How To Create The Perfect Garden For A Wheelchair User

If you or a family member uses a wheelchair, there are times when you can feel like the garden simply isn’t accessible. Winter time, in particular, can make moving about in the garden quite tricky. However, there are plenty of adaptations you can make to any garden space that will make enjoying your own outdoor area so much easier. Here are just a few ways you can create the perfect garden for a wheelchair user:



Flickr image by mateoutah

One of the simplest ways to access the different levels of the garden is to install slopes or ramps. The first hurdle may be the patio or back door. This can often be quite a significant step down. To install a good quality, usable ramp, consider grip decking. Concrete is another option but can be costly. You’ll need to consider where the slope will lead. If you have several different levels of the garden, you might want to start with a wrap-around veranda. That can then lead to each of the other levels. Alternatively, why not try a meandering path that gently winds its way from area to area?


Flickr image by Jo Guldi

Handrails are very important in the garden whether you use a wheelchair or not. In winter, decking and concrete can become moist. This will then freeze over and become slippery. Even in the summer, some surfaces can be a little slick after a shower.
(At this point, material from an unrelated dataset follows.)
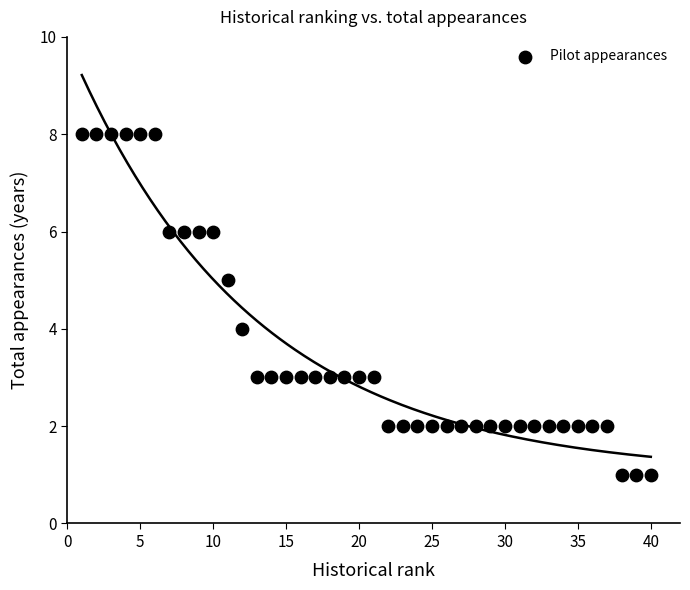

What is the range of X values (max minus min)?

39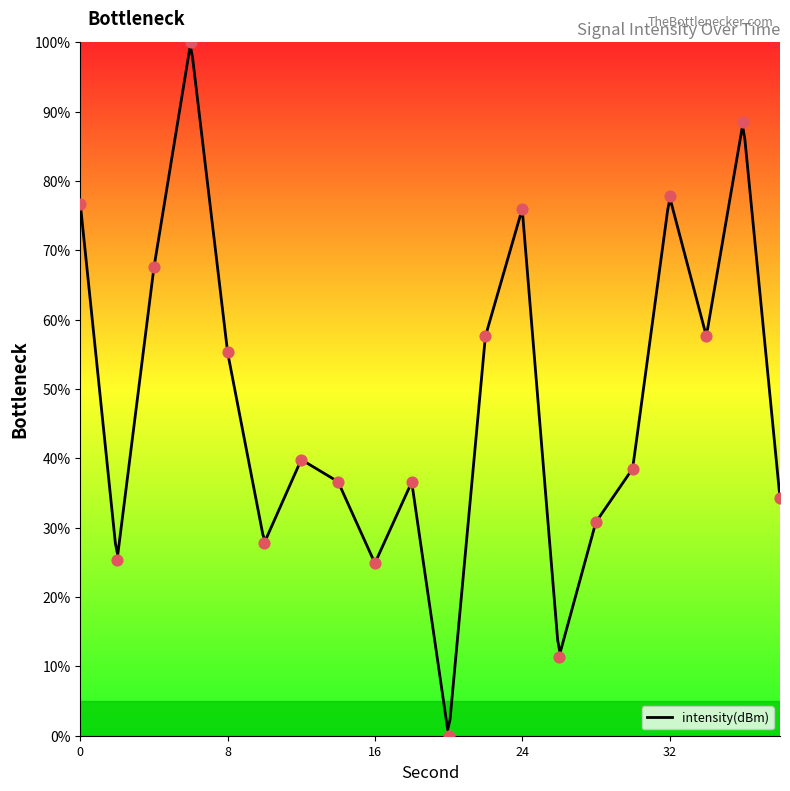

What is the change in value from 4 to 18?

-31.0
Dual handrails (one each side) can be so helpful when trying to ascend a slope too. If you have a brick wall, this can often be ideal for securing the rail. If not, you may need a post system that holds the rail in place.

Artificial Lawn

Flickr image by Yahoo! Accessibility Lab

There is some controversy about artificial lawns and its impact on the environment. However, a small amount is perfect if you use a wheelchair. It won’t get muddy or sink so there is no risk of getting stuck in the grass. Best of all, your hands won’t get mucky from your wheels. If you don’t fancy the idea of using it in a larger space, why not use it to border a natural lawn area? This means a wheelchair user can access the lawn area without the risk of getting stuck.

Raised Beds


Flickr image by Becky Striepe

For all those keen gardeners, the raised bed saves so much backache and worry about soil contamination. For a wheelchair user, it means growing and tending to plants becomes a delight once more rather than a physical difficulty. You can create a raised bed with sleepers to bring your planting up to you rather than having to get down on the floor. Best of all, you can create the shape and size that suits you. Why not create a few so you can grow your own organic veg as well as beautiful flowers.

Creating a beautiful garden that is accessible can take a bit of planning. Why not take a few photos and sketch the area you have? Think about where paths could lead. The activities you like to enjoy in the garden may also help you decide what you would like to have there.